++++ Records for processing ++++
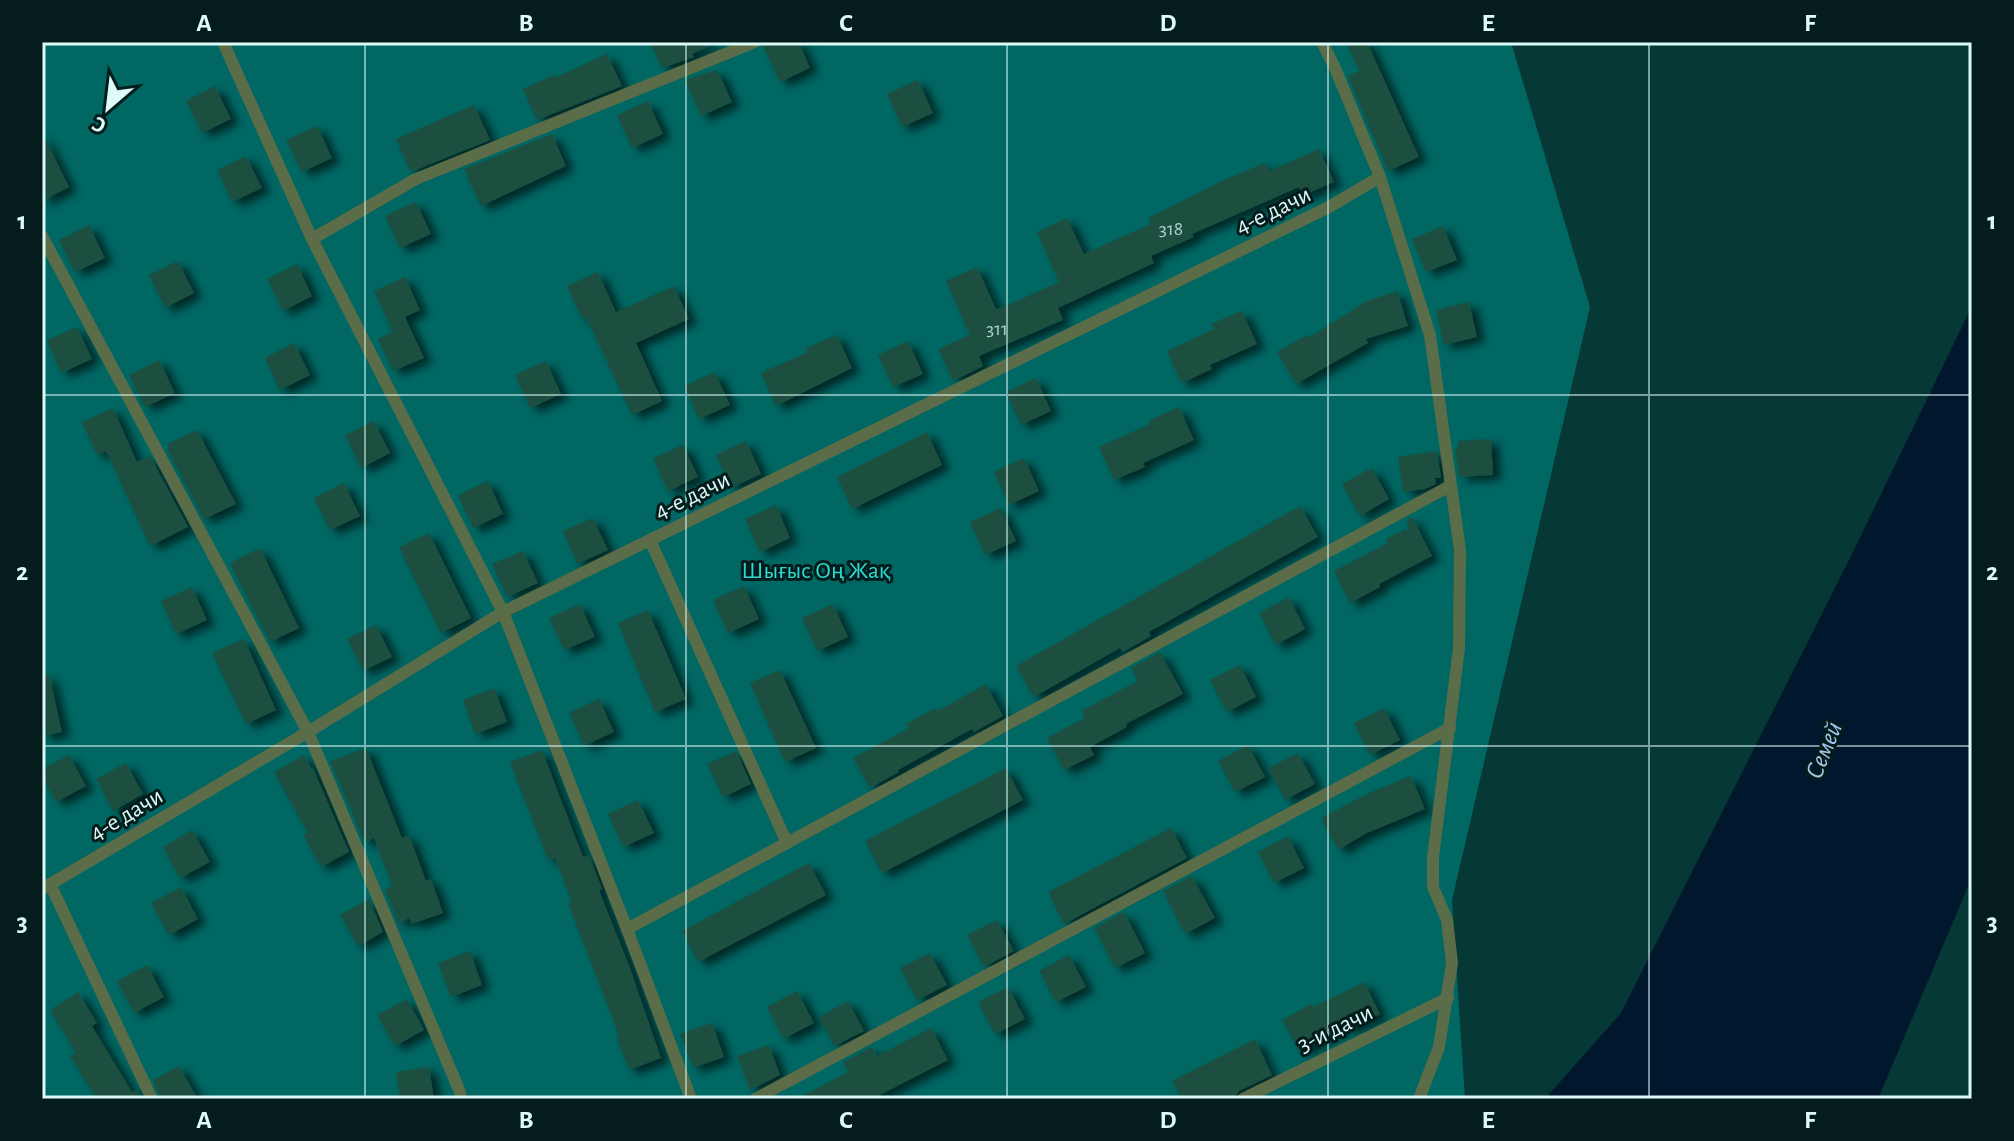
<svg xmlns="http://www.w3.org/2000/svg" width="2014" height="1141" font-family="'Alegreya Sans',sans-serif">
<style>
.green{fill:#006763}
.water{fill:#01172d}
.building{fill:#1b5040;filter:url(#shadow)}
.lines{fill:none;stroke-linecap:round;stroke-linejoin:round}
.lane{stroke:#5a6d48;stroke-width:12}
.grid{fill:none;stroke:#dcfaf8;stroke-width:2;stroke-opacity:0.55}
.labels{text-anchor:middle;stroke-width:6;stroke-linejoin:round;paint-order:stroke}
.number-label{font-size:20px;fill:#acd0ca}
.street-label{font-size:24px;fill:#dcfaf8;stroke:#041c1b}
.park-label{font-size:24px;fill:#2adad3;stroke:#041c1b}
.water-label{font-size:26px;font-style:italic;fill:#a3c7ed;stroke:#041c1b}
.neatline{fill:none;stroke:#dcfaf8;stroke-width:3}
.grid-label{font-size:26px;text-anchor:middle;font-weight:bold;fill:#dcfaf8}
</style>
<defs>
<filter id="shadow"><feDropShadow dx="8" dy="5" stdDeviation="4" flood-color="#0009"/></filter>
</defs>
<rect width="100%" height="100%" fill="#063836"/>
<path class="green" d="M42,42H1511L1590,307L1452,900L1465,1099H42Z"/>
<path class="water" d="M1972,306V877L1878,1099H1545L1621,1013L1852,554Z"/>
<g class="building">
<path d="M650,42H718L692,54L694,57L662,68Z"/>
<path d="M764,42H799L810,68L780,82L763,46Z"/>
<path d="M1346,42H1367L1419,157L1388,171L1348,76L1359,71Z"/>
<path d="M607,54L622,86L537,120L523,89L554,75L555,78Z"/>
<path d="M717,70L732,102L701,116L685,80Z"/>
<path d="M918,80L933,113L902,127L887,94Z"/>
<path d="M215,86L231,119L202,133L186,101Z"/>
<path d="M648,101L663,134L632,148L617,115Z"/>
<path d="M474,105L490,140L411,172L396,139Z"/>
<path d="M317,126L332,158L302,172L286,140Z"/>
<path d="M42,132L69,187L42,201Z"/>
<path d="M552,134L566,166L481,206L464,169Z"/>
<path d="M1319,149L1334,182L1304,195L1299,187L1192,234L1194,237L1151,256L1154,263L1058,308L1063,320L979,356L983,366L953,381L938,349L970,335L946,281L977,267L996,309L1006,306L1059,282L1037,232L1067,218L1084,254L1151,224L1148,218L1224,180L1265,163L1269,171Z"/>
<path d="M246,156L262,188L232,202L217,170Z"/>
<path d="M416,202L431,234L400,248L385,216Z"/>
<path d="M89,225L105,258L75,272L59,240Z"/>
<path d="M1443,226L1457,260L1426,272L1412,239Z"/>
<path d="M178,261L194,293L165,308L149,275Z"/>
<path d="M297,264L312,296L283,311L267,279Z"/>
<path d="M598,272L616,312L674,286L689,319L636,343L662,401L632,415L586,317L582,319L567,286Z"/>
<path d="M405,277L420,310L405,317L424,358L393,371L378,339L393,332L374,291Z"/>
<path d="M1397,291L1408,326L1366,339L1368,343L1296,384L1277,352L1307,335L1308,338L1365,302Z"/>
<path d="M1469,302L1477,337L1444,345L1436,310Z"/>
<path d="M1242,311L1257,344L1210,365L1212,369L1182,383L1167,351L1214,329L1211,324Z"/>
<path d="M77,327L92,359L61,373L47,340Z"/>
<path d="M837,335L852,368L776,406L761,373L808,352L806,348Z"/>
<path d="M908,341L923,374L893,387L878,355Z"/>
<path d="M294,343L310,375L280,390L265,358Z"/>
<path d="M159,360L175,393L145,407L129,375Z"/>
<path d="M546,361L561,394L530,408L515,375Z"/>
<path d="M715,372L730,405L699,419L684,386Z"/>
<path d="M1036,378L1051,411L1021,425L1006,392Z"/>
<path d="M1179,407L1194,440L1143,463L1145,467L1114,480L1099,447L1150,424L1148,421Z"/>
<path d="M113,408L137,462L150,456L188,527L150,546L106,451L97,455L82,422Z"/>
<path d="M374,421L390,453L361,468L345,435Z"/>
<path d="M197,430L236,504L204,519L167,449L169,448L167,444Z"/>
<path d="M927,432L942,465L852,509L837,477Z"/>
<path d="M1491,439L1493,475L1459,477L1455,448H1458V441Z"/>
<path d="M746,441L761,474L731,488L716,455Z"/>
<path d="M683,445L698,477L668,491L653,458Z"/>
<path d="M1437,451L1441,478H1435L1436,484L1425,489L1403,492L1398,457Z"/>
<path d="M1024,458L1039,491L1009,505L994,472Z"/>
<path d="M1372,468L1389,499L1360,516L1342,484Z"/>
<path d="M488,481L503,514L473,528L458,495Z"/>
<path d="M344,483L360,516L330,530L314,498Z"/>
<path d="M776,505L790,538L760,552L745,519Z"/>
<path d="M1300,506L1318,537L1149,632L1151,636L1123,652L1120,648L1034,697L1016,666Z"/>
<path d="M1001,508L1016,541L985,555L970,522Z"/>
<path d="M1412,517L1432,556L1379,584L1380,587L1350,603L1334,571L1388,543L1386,539L1406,529L1409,536L1407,519Z"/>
<path d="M593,518L608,550L577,564L563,531Z"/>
<path d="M429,533L471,618L441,633L399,547Z"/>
<path d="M260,548L299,628L270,642L230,563Z"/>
<path d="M523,551L538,583L507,597L492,564Z"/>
<path d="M744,586L759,619L728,633L713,600Z"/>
<path d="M192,587L207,620L176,634L161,601Z"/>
<path d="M1289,597L1305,629L1276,645L1259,613Z"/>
<path d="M580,604L595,637L564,650L549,618Z"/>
<path d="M833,604L848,637L817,651L802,618Z"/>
<path d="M648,610L686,699L655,712L618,623Z"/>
<path d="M376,625L392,657L363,671L347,639Z"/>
<path d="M244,639L276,710L246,724L212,653Z"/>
<path d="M1160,652L1183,694L1126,724L1127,727L1090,747L1094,755L1064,770L1047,738L1085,718L1081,711L1138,681L1131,668Z"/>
<path d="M1240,665L1256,697L1227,712L1210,680Z"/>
<path d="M780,670L816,748L785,762L750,683Z"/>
<path d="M49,675L62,732L42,736V676Z"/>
<path d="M986,684L1003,716L974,732L972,729L898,770L899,772L870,788L853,758L909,728L906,724L936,708L938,711Z"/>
<path d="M494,688L507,722L475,734L463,700Z"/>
<path d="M599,699L614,732L584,746L569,713Z"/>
<path d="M1384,708L1400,740L1370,755L1354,723Z"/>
<path d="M1248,745L1265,777L1235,792L1218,761Z"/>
<path d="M366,748L402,838L409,835L426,881L431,879L443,913L412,924L409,918L399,924L385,890L392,886L374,838L365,843L330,761Z"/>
<path d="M542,750L583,857L589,855L602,889L599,890L630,968L661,1058L629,1070L616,1036L619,1035L568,903L572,902L555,858L548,860L510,762Z"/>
<path d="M736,751L751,784L723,797L707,764Z"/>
<path d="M1298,753L1315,784L1285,800L1268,768Z"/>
<path d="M69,755L86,786L56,802L42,776V769Z"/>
<path d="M304,755L311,768H313L349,852L321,867L303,835L308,833L274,772Z"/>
<path d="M126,763L143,794L113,811L96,779Z"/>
<path d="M1006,768L1023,800L882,873L865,841Z"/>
<path d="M1411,776L1425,809L1367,833L1338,850L1321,818L1369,793Z"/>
<path d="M638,800L654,833L623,847L608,814Z"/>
<path d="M1171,828L1187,858L1064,924L1048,892Z"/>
<path d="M192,830L210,862L180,878L163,847Z"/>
<path d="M1288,836L1304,868L1274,883L1258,852Z"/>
<path d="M809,863L826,895L698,962L682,931Z"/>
<path d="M1192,876L1215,918L1185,934L1163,891Z"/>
<path d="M181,887L198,919L169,935L151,903Z"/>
<path d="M369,899L383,932L358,946L340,915Z"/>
<path d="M1124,912L1145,953L1115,968L1094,928Z"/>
<path d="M997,920L1014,951L984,967L967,935Z"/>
<path d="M470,951L482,985L451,997L438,963Z"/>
<path d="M930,953L947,985L917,1000L900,968Z"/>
<path d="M1069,955L1086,987L1056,1002L1039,971Z"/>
<path d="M147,965L164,997L134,1013L117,981Z"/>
<path d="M1364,982L1380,1014L1350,1029L1348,1025L1300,1052L1282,1020L1311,1004L1313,1007Z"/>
<path d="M1008,987L1025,1019L995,1034L978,1002Z"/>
<path d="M797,991L814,1023L783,1039L767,1007Z"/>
<path d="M78,992L97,1023L92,1026L132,1092L137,1089L142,1099H97L70,1056L76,1053L50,1010Z"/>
<path d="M407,999L424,1030L395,1046L377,1015Z"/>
<path d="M848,1001L864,1031L834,1046L819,1017Z"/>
<path d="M712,1023L724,1057L693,1068L680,1034Z"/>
<path d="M931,1028L948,1060L872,1099H797L848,1072L843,1062L872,1047L877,1056Z"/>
<path d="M1255,1039L1272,1075L1239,1091L1234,1099H1182L1172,1081Z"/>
<path d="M769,1045L780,1075L750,1090L737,1056Z"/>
<path d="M179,1066L198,1099H161L153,1080Z"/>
<path d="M429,1067L434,1099H400L396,1072Z"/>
</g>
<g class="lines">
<g class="lane">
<path d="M223,42L312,239L503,612L627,929L691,1099"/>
<path d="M1322,42L1335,68L1380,177L1430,335L1460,550L1459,648L1433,857V887L1447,920L1452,963L1439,1047L1419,1099"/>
<path d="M42,236L308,732L460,1092L461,1099"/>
<path d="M312,239L416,179L755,42"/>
<path d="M650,540L787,843"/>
<path d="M50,884L152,1099"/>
<path d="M42,889L308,732L503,612L1329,207L1380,177"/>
<path d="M627,929L1450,486"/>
<path d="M755,1099L1450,728"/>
<path d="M1243,1099L1448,998"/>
</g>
</g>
<path class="grid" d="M365,42V1099M686,42V1099M1007,42V1099M1328,42V1099M1649,42V1099M42,395H1972M42,746H1972"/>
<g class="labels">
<g class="number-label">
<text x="1171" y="235">318</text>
<text x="997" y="335">311</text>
</g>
<g class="street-label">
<text transform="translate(1273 210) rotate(-26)" y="8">4-е дачи</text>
<text transform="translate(692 495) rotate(-26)" y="8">4-е дачи</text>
<text transform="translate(126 814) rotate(-31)" y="8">4-е дачи</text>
<text transform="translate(1335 1028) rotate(-26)" y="8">3-и дачи</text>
</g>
<g class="park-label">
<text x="816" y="578">Шығыс Оң Жақ</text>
</g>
<g class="water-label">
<text transform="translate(1823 750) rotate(-68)" y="9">Семей</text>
</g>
</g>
<rect width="2014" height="1141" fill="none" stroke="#041c1b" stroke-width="88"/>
<g transform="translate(108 108) rotate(208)" stroke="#041c1b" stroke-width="6" paint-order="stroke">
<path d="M0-6L14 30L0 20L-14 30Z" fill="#dcfaf8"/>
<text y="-12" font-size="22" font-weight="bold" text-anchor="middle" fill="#dcfaf8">С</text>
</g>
<rect x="44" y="44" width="1926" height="1053" class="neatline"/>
<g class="grid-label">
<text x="204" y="31">A</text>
<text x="526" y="31">B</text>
<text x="846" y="31">C</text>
<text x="1168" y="31">D</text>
<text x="1488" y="31">E</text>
<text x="1810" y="31">F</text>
<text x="22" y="229">1</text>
<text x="1992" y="229">1</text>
<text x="22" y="580">2</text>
<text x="1992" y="580">2</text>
<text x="22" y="931">3</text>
<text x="1992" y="931">3</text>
<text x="204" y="1128">A</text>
<text x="526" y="1128">B</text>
<text x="846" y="1128">C</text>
<text x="1168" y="1128">D</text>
<text x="1488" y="1128">E</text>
<text x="1810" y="1128">F</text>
</g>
</svg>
++++
Action item – If a line in the entries contains the word "labels", copy that line out.

Solution to this problem –
.labels{text-anchor:middle;stroke-width:6;stroke-linejoin:round;paint-order:stroke}
<g class="labels">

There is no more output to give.